Integrating eq. (94) and considering eq. (95), we obtain

$f(X) = \frac{{{X^2}}}{2} - X + C\qquad \qquad(96)$

where C cannot be determined from eq. (95) because both boundary conditions are for the first order derivative. To determine C, we can expand f(X) defined in eq. (96) into cosine Fourier series, i.e.

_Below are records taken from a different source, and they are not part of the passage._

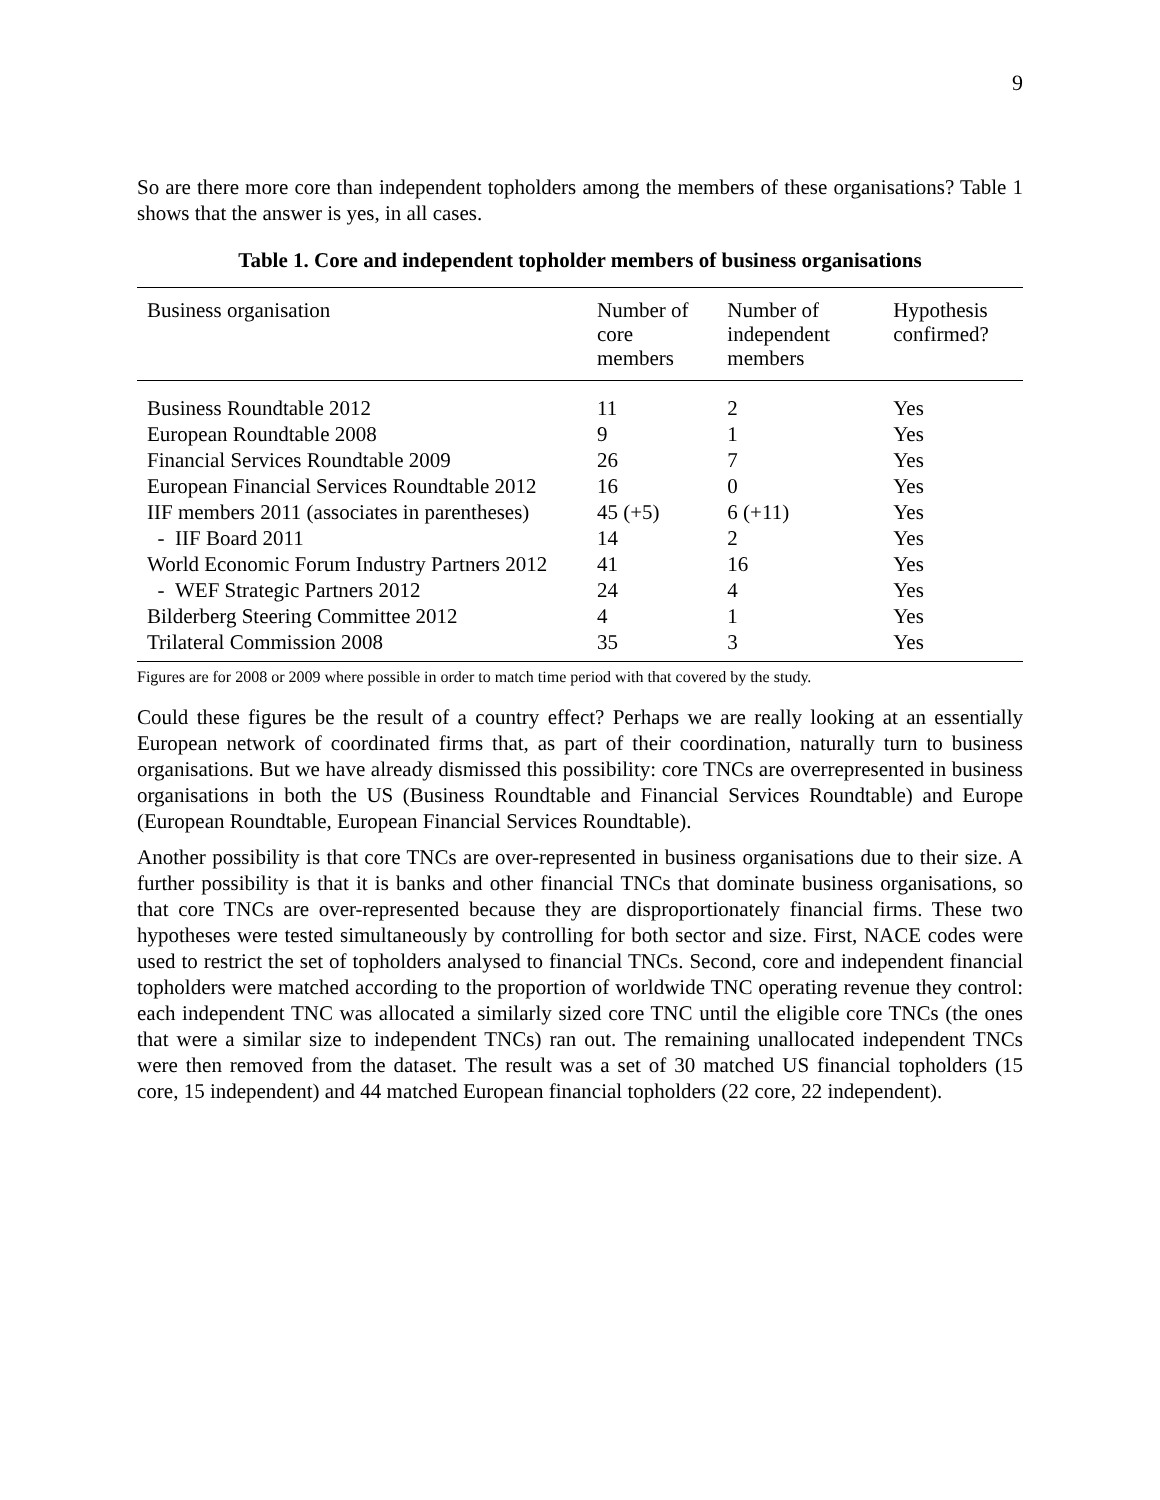9
So are there more core than independent topholders among the members of these organisations? Table 1 shows that the answer is yes, in all cases.
Table 1. Core and independent topholder members of business organisations
| Business organisation | Number of core members | Number of independent members | Hypothesis confirmed? |
| --- | --- | --- | --- |
| Business Roundtable 2012 | 11 | 2 | Yes |
| European Roundtable 2008 | 9 | 1 | Yes |
| Financial Services Roundtable 2009 | 26 | 7 | Yes |
| European Financial Services Roundtable 2012 | 16 | 0 | Yes |
| IIF members 2011 (associates in parentheses) | 45 (+5) | 6 (+11) | Yes |
| - IIF Board 2011 | 14 | 2 | Yes |
| World Economic Forum Industry Partners 2012 | 41 | 16 | Yes |
| - WEF Strategic Partners 2012 | 24 | 4 | Yes |
| Bilderberg Steering Committee 2012 | 4 | 1 | Yes |
| Trilateral Commission 2008 | 35 | 3 | Yes |
Figures are for 2008 or 2009 where possible in order to match time period with that covered by the study.
Could these figures be the result of a country effect? Perhaps we are really looking at an essentially European network of coordinated firms that, as part of their coordination, naturally turn to business organisations. But we have already dismissed this possibility: core TNCs are overrepresented in business organisations in both the US (Business Roundtable and Financial Services Roundtable) and Europe (European Roundtable, European Financial Services Roundtable).
Another possibility is that core TNCs are over-represented in business organisations due to their size. A further possibility is that it is banks and other financial TNCs that dominate business organisations, so that core TNCs are over-represented because they are disproportionately financial firms. These two hypotheses were tested simultaneously by controlling for both sector and size. First, NACE codes were used to restrict the set of topholders analysed to financial TNCs. Second, core and independent financial topholders were matched according to the proportion of worldwide TNC operating revenue they control: each independent TNC was allocated a similarly sized core TNC until the eligible core TNCs (the ones that were a similar size to independent TNCs) ran out. The remaining unallocated independent TNCs were then removed from the dataset. The result was a set of 30 matched US financial topholders (15 core, 15 independent) and 44 matched European financial topholders (22 core, 22 independent).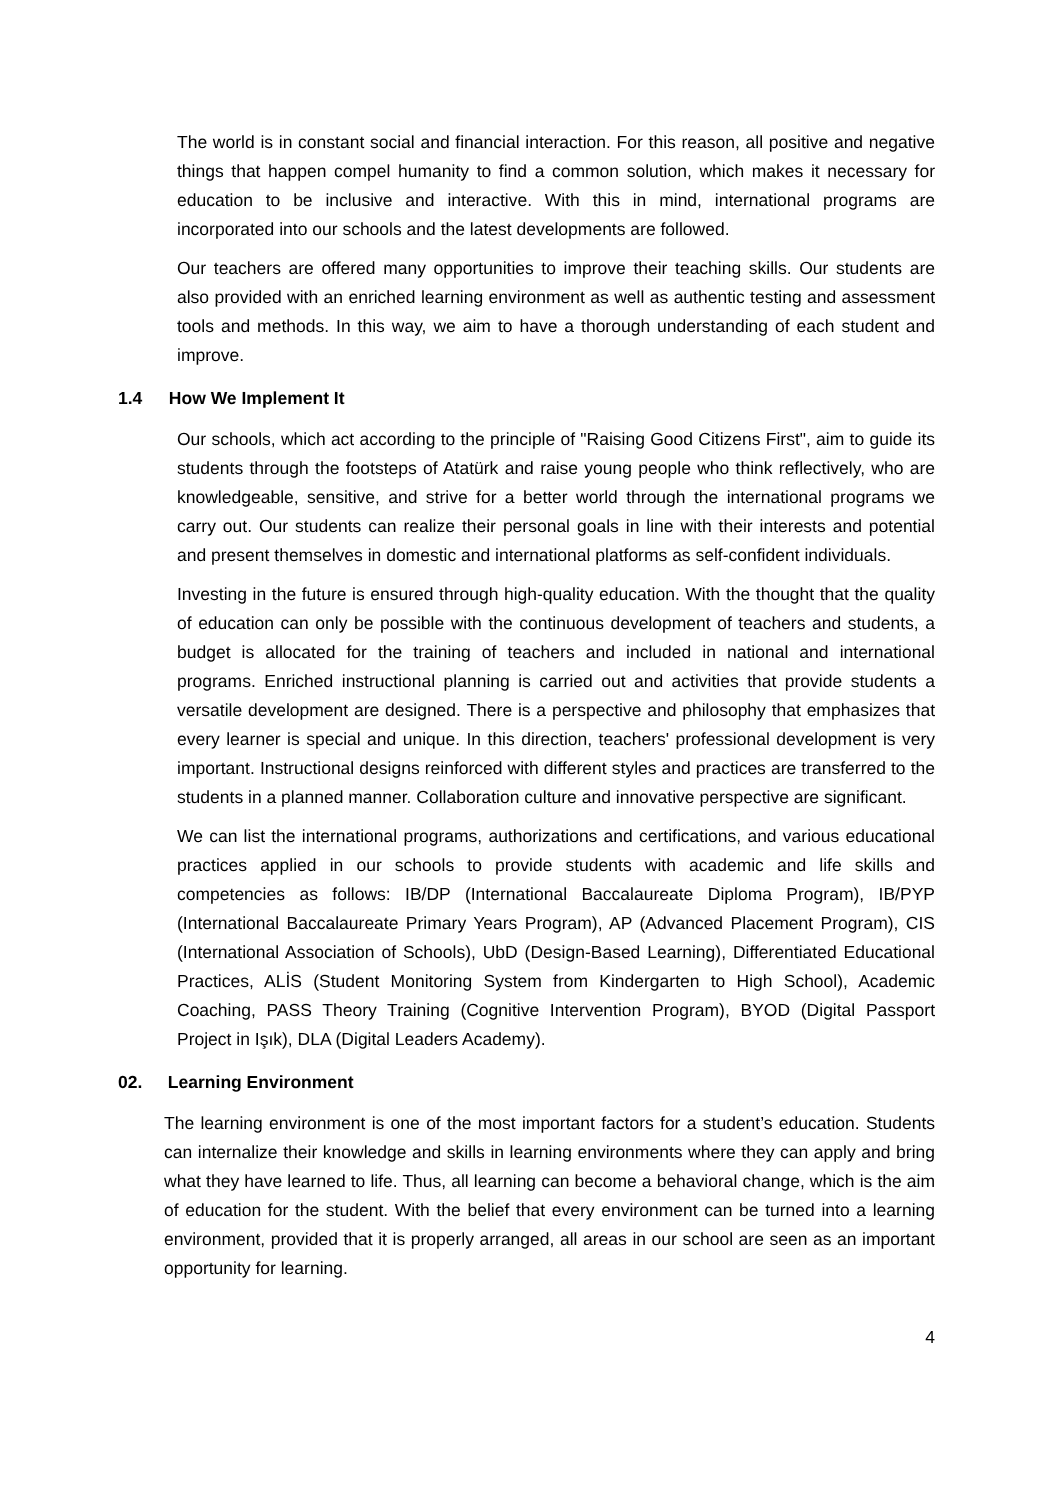The world is in constant social and financial interaction. For this reason, all positive and negative things that happen compel humanity to find a common solution, which makes it necessary for education to be inclusive and interactive. With this in mind, international programs are incorporated into our schools and the latest developments are followed.
Our teachers are offered many opportunities to improve their teaching skills. Our students are also provided with an enriched learning environment as well as authentic testing and assessment tools and methods. In this way, we aim to have a thorough understanding of each student and improve.
1.4 How We Implement It
Our schools, which act according to the principle of "Raising Good Citizens First", aim to guide its students through the footsteps of Atatürk and raise young people who think reflectively, who are knowledgeable, sensitive, and strive for a better world through the international programs we carry out. Our students can realize their personal goals in line with their interests and potential and present themselves in domestic and international platforms as self-confident individuals.
Investing in the future is ensured through high-quality education. With the thought that the quality of education can only be possible with the continuous development of teachers and students, a budget is allocated for the training of teachers and included in national and international programs. Enriched instructional planning is carried out and activities that provide students a versatile development are designed. There is a perspective and philosophy that emphasizes that every learner is special and unique. In this direction, teachers' professional development is very important. Instructional designs reinforced with different styles and practices are transferred to the students in a planned manner. Collaboration culture and innovative perspective are significant.
We can list the international programs, authorizations and certifications, and various educational practices applied in our schools to provide students with academic and life skills and competencies as follows: IB/DP (International Baccalaureate Diploma Program), IB/PYP (International Baccalaureate Primary Years Program), AP (Advanced Placement Program), CIS (International Association of Schools), UbD (Design-Based Learning), Differentiated Educational Practices, ALİS (Student Monitoring System from Kindergarten to High School), Academic Coaching, PASS Theory Training (Cognitive Intervention Program), BYOD (Digital Passport Project in Işık), DLA (Digital Leaders Academy).
02. Learning Environment
The learning environment is one of the most important factors for a student’s education. Students can internalize their knowledge and skills in learning environments where they can apply and bring what they have learned to life. Thus, all learning can become a behavioral change, which is the aim of education for the student. With the belief that every environment can be turned into a learning environment, provided that it is properly arranged, all areas in our school are seen as an important opportunity for learning.
4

$f(X) = \frac{{{X^2}}}{2} - X + C = {a_0} + \sum\limits_{n = 1}^\infty {{a_n}\cos (n\pi X)} \qquad \qquad(97)$

After determining a0 and an, and considering that f(X) is identical to the second term on the right-hand side of eq. (92), we have

$\frac{{{X^2}}}{2} - X + \frac{1}{3} = \frac{{\rm{2}}}{{{\pi ^{\rm{2}}}}}\sum\limits_{n = 1}^\infty {\frac{{\cos \left( {n\pi X} \right)}}{{{n^2}}}} \qquad \qquad(98)$

Substituting eq. (98) into eq. (92), the final solution becomes

$\theta (X,{\rm{Fo}}) = {\rm{Fo + }}\frac{{{X^2}}}{2} - X + \frac{1}{3} - \frac{{\rm{2}}}{{{\pi ^{\rm{2}}}}}\sum\limits_{n = 1}^\infty {\frac{{\cos \left( {n\pi X} \right)}}{{{n^2}}}{e^{ - {{(n\pi )}^2}{\rm{Fo}}}}} \qquad \qquad(99)$

## References

Faghri, A., Zhang, Y., and Howell, J. R., 2010, Advanced Heat and Mass Transfer, Global Digital Press, Columbia, MO.

Incropera, F.P., Dewitt, D.P., Bergman, T.L., and Lavine, A.S., 2007, Fundamentals of Heat and Mass Transfer, John Wiley & Sons, Hoboken, NJ.